Ricordate le doti di uomo buono e cittadino esemplare, don Antonio ha tessuto le lodi dell’artista che scolpiva per ottenere il bello già presente nella pietra, da liberare dalle scorie e alleggerire dal superfluo. Una definizione di scultura che secondo il sacerdote può essere applicata anche alla morale dei fedeli, i quali devono liberarsi delle scorie e del superfluo per aspirare a essere buoni cristiani.

Ma attenzione – ha continuato don Antonio con il suo tono pacato, quasi sussurrato – nessuno deve commettere l’errore di giudicare o giudicarsi insignificante e indegno perché le sacre scritture ammoniscono che “La pietra scartata dai costruttori è diventata pietra d’angolo”, cioè proprio la pietra più importante su cui fondare e costruire l’edificio.

E qui più di un brivido è corso tra i presenti e la cerimonia ha toccato il momento di massima intensità perché, conscio o meno don Antonio, la sua omelia ha finito per evocare non pietre informi scartate, ma le splendide formelle della Via Crucis che Renato Chiocchio scolpì a inizio degli Anni Novanta del secolo scorso, su commissione di tre rispettabili concittadini, per essere donate e sistemate sulle pareti e sulle colonne della chiesa di Santa Maria Assunta, a quel tempo appena restaurata, e quindi consacrate dall’Arcivescovo di Campobasso, mons. Ettore Di Filippo, stante l’autorizzazione della Soprintendenza del Molise e il plauso della popolazione.

Purtroppo, dopo circa un ventennio, nel novembre del 2011, quelle formelle furono rimosse dalla chiesa parrocchiale per fare posto ad anonimi pannelli a stampo in gesso, databili agli anni Cinquanta del secolo scorso. Senza neppure una parola di spiegazione, né allora né in seguito proferita dai “costruttori” a beneficio della popolazione e di quanti promossero petizioni e iniziative varie per avere chiarimenti e protestare contro la rimozione delle quattordici stazioni della Via Crucis, “scartate” come pietre informi e indegne.

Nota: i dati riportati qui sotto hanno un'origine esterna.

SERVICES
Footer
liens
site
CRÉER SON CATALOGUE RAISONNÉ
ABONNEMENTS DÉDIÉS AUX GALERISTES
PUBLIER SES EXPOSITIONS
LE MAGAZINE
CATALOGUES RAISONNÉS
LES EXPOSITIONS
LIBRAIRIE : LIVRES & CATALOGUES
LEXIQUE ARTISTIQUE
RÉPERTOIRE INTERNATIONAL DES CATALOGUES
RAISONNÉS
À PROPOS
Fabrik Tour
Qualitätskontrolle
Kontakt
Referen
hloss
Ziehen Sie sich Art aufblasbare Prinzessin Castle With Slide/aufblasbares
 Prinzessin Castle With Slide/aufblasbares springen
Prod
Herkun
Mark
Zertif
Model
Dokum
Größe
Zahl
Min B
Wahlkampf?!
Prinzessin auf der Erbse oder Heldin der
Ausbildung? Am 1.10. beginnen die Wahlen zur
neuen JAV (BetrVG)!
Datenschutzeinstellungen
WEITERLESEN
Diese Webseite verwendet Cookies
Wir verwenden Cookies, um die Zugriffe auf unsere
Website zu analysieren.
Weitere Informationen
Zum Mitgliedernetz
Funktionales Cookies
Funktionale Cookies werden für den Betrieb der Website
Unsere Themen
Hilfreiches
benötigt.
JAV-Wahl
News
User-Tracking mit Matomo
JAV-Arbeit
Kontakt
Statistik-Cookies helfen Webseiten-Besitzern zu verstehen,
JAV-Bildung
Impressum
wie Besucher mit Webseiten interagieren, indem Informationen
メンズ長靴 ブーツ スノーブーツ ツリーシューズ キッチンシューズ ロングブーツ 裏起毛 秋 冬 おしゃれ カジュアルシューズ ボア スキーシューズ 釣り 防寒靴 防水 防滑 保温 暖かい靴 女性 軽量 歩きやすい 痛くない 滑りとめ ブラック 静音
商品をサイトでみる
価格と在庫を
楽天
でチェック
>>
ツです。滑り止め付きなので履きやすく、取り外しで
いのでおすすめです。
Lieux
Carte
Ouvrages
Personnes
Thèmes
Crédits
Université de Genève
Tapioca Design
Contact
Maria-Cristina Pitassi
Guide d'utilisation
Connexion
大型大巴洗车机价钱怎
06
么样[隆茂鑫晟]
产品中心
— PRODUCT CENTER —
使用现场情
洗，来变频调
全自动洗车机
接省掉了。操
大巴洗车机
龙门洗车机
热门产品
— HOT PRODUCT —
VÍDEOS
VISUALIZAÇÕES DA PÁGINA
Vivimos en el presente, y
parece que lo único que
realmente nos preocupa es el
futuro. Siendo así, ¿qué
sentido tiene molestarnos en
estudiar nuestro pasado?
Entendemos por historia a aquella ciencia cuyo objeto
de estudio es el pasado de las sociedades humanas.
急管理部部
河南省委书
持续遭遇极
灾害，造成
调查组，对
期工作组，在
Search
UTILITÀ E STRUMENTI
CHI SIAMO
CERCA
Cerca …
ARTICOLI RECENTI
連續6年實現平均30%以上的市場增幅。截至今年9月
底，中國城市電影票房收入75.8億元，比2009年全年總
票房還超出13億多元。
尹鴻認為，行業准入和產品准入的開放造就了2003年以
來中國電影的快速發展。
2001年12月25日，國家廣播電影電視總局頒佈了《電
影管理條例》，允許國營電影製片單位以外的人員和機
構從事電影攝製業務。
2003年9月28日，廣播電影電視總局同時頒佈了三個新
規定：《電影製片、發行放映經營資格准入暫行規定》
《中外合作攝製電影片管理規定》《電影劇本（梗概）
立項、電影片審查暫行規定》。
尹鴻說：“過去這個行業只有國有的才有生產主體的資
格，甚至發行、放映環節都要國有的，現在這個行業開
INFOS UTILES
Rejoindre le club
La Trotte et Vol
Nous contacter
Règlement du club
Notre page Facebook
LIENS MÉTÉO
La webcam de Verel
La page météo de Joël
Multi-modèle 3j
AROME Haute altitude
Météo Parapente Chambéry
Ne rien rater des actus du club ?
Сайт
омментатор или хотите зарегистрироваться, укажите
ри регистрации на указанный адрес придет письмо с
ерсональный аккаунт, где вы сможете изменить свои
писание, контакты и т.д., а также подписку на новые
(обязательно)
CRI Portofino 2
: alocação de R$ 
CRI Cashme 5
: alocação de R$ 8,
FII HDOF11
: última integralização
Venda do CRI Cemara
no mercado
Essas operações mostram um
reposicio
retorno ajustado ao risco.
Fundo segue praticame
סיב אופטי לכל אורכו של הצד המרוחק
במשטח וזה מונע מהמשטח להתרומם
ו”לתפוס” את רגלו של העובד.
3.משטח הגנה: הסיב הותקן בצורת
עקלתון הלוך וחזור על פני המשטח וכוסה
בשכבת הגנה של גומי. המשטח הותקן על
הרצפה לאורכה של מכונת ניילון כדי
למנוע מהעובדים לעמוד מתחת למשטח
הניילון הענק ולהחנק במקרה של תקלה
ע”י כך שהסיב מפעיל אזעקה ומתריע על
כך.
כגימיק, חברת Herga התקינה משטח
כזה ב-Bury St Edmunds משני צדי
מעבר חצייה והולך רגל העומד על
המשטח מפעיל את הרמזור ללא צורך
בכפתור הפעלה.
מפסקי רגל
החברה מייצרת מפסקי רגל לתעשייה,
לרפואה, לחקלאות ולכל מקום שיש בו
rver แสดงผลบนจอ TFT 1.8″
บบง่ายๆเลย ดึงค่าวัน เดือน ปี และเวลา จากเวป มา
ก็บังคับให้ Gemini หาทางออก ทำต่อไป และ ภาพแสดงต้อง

L’omelia di don Antonio Di Franco, conscio o meno l’oratore, ha finito così per evocare il dolore e l’umiliazione più grandi sofferti in vita dall’artista di Oratino, che ora a 13 anni di distanza, possono idealmente essere placati con un gesto di riparazione che torni a dare visibilità e onore alla sua opera. E pazienza se post mortem. Tanto più che nel caso di Renato Chiocchio non ci si può nemmeno appellare all’evangelico Nemo propheta in patria, in considerazione della stima e del cordoglio unanime, sancito dal lutto cittadino.

Speriamo che Qui habet aures audiendi, audiat. E non c’è bisogno di tradurre nemmeno quest’altro detto evangelico perché chi ha orecchie per intendere, il latino dovrebbe conoscerlo benissimo.